Fai come quei che la cosa per nome
apprende ben, ma la sua quiditate
veder non può se altri non la prome.
096
Regnum coelorum kann Gewalt erleiden,
Wenn Hoffnung es und Liebesglut bekriegen,
Wo Gottes Wille wird besiegt von beiden.
Regnum celorum vïolenza pate
da caldo amore e da viva speranza,
che vince la divina volontate:
099
Doch ists nach Menschenart kein Unterliegen.
Gott will besiegt sein, daher sein Ergeben.
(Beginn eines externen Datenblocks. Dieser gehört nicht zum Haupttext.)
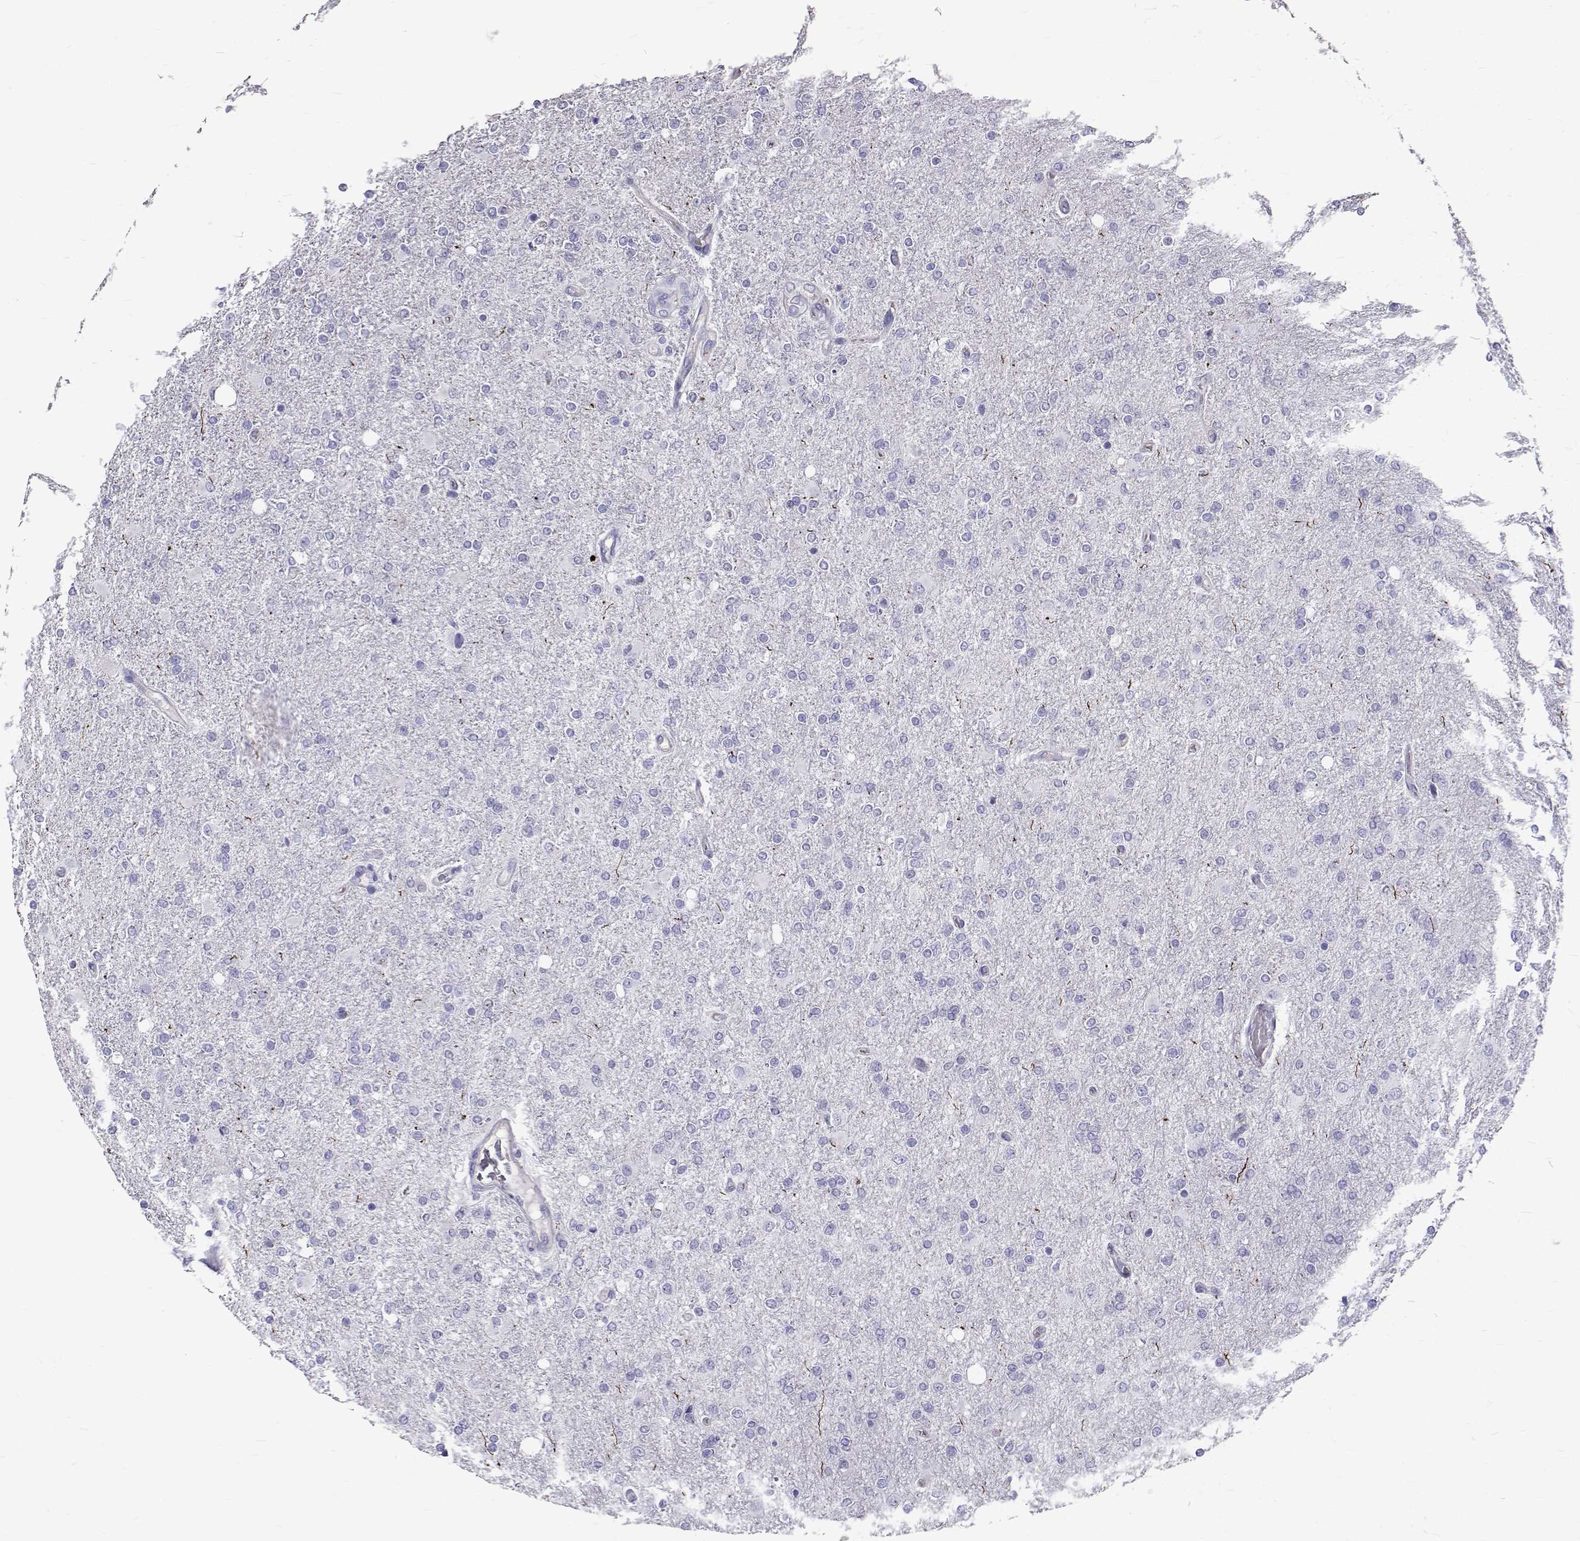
{"staining": {"intensity": "negative", "quantity": "none", "location": "none"}, "tissue": "glioma", "cell_type": "Tumor cells", "image_type": "cancer", "snomed": [{"axis": "morphology", "description": "Glioma, malignant, High grade"}, {"axis": "topography", "description": "Cerebral cortex"}], "caption": "This is an immunohistochemistry photomicrograph of glioma. There is no expression in tumor cells.", "gene": "IGSF1", "patient": {"sex": "male", "age": 70}}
Er will durch Güte als Besiegter siegen.
non a guisa che l'omo a l'om sobranza,
ma vince lei perché vuole esser vinta,
e, vinta, vince con sua beninanza.
102
Der Braue erstes und ihr fünftes Leben
Erstaunt dich, weil du schmücken siehst die beiden
Das Reich der Engel. Doch sie starben eben
La prima vita del ciglio e la quinta
ti fa maravigliar, perché ne vedi
la regïon de li angeli dipinta.
105
Als Christen, nicht wie du gewähnt als Heiden,
Der glaubte an das Leid, als es betroffen
Die Füße, der an ihre künftige Leiden.
D'i corpi suoi non uscir, come credi,
Gentili, ma Cristiani, in ferma fede
quel d'i passuri e quel d'i passi piedi.
108
Denn aus der Hölle kam, die sonst nie offen
Der Besserung steht, der eine neu ins Leben
Zum Lohn allein für sein lebendiges Hoffen,
Ché l'una de lo 'nferno, u' non si riede
già mai a buon voler, tornò a l'ossa;
e ciò di viva spene fu mercede:
111
Lebendiges Hoffen: es sei Gott gegeben,
Kraft des Gebetes ihn aus Todesbanden
Zur völligen Willensfreiheit zu erheben.
di viva spene, che mise la possa
ne' prieghi fatti a Dio per suscitarla,
sì che potesse sua voglia esser mossa.
114
So war, von dem ich sprach, im Fleisch erstanden
Für kurze Zeit der Geist des ruhmreich Frommen,
Glaubend an den, wo alle Hilfe fanden.
L'anima glorïosa onde si parla,
tornata ne la carne, in che fu poco,
credette in lui che potëa aiutarla;
117
Und glaubend, wahrer Liebe voll entglommen,
So stark, ward an des zweiten Todes Schwelle
Gewürdigt er, zu diesem Fest zu kommen.
e credendo s'accese in tanto foco
di vero amor, ch'a la morte seconda
fu degna di venire a questo gioco.
120
Der andere warf - durch Gnade jener Quelle,
Zu deren Tiefen noch hinabgeschossen
Kein irdisches Auge bis zur ersten Welle -
L'altra, per grazia che da sì profonda
fontana stilla, che mai creatura
non pinse l'occhio infino a la prima onda,
123
Aufs Rechttun all sein Lieben unverdrossen,
Bis Gott sein Aug, von Gnade zu Gnade steigend,
Unsrer Zukunftserlösung aufgeschlossen.
tutto suo amor là giù pose a drittura:
per che, di grazia in grazia, Dio li aperse
l'occhio a la nostra redenzion futura;
126
Drum glaubte er daran und trug nun schweigend
Nicht fernerhin den Stank der Heidenscharen,
Nein, rügte sie, den Irrwahn ihnen zeigend.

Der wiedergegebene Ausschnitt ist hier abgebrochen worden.